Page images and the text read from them
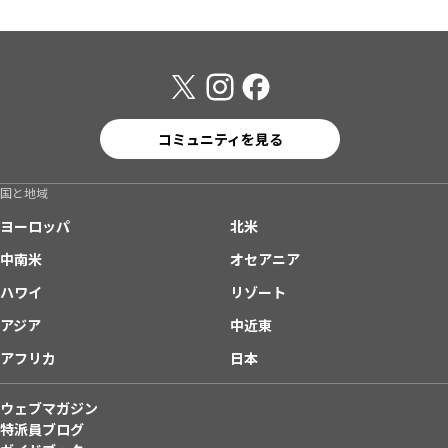
コミュニティを見る
国と地域
ヨーロッパ
北米
中南米
オセアニア
ハワイ
リゾート
アジア
中近東
アフリカ
日本
ウェブマガジン
特派員ブログ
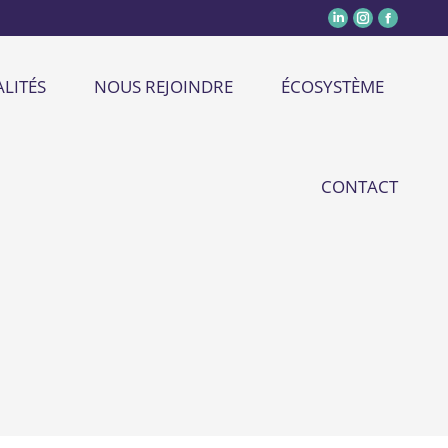
LITÉS
NOUS REJOINDRE
ÉCOSYSTÈME
CONTACT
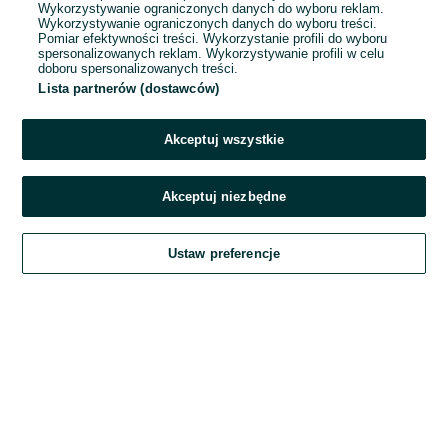
Wykorzystywanie ograniczonych danych do wyboru reklam.
Wykorzystywanie ograniczonych danych do wyboru treści.
Hasło
Pomiar efektywności treści. Wykorzystanie profili do wyboru
spersonalizowanych reklam. Wykorzystywanie profili w celu
doboru spersonalizowanych treści.
Lista partnerów (dostawców)
Nie pamiętasz hasła?
Akceptuj wszystkie
Zaloguj się
Akceptuj niezbędne
Kontynuując za pośrednictwem jednego z dostawców wskazanych powyżej,
Ustaw preferencje
akceptuję
Regulamin serwisu
OLX.pl w jego aktualnym brzmieniu.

▸ Assignment:
Copy every line of the records above word for word, leaving out the pictures.

▸ Your solution:
コミュニティを見る
国と地域
ヨーロッパ
北米
中南米
オセアニア
ハワイ
リゾート
アジア
中近東
アフリカ
日本
ウェブマガジン
特派員ブログ
LITÉS
NOUS REJOINDRE
ÉCOSYSTÈME
CONTACT
Wykorzystywanie ograniczonych danych do wyboru reklam.
Wykorzystywanie ograniczonych danych do wyboru treści.
Hasło
Pomiar efektywności treści. Wykorzystanie profili do wyboru
spersonalizowanych reklam. Wykorzystywanie profili w celu
doboru spersonalizowanych treści.
Lista partnerów (dostawców)
Nie pamiętasz hasła?
Akceptuj wszystkie
Zaloguj się
Akceptuj niezbędne
Kontynuując za pośrednictwem jednego z dostawców wskazanych powyżej,
Ustaw preferencje
akceptuję
Regulamin serwisu
OLX.pl w jego aktualnym brzmieniu.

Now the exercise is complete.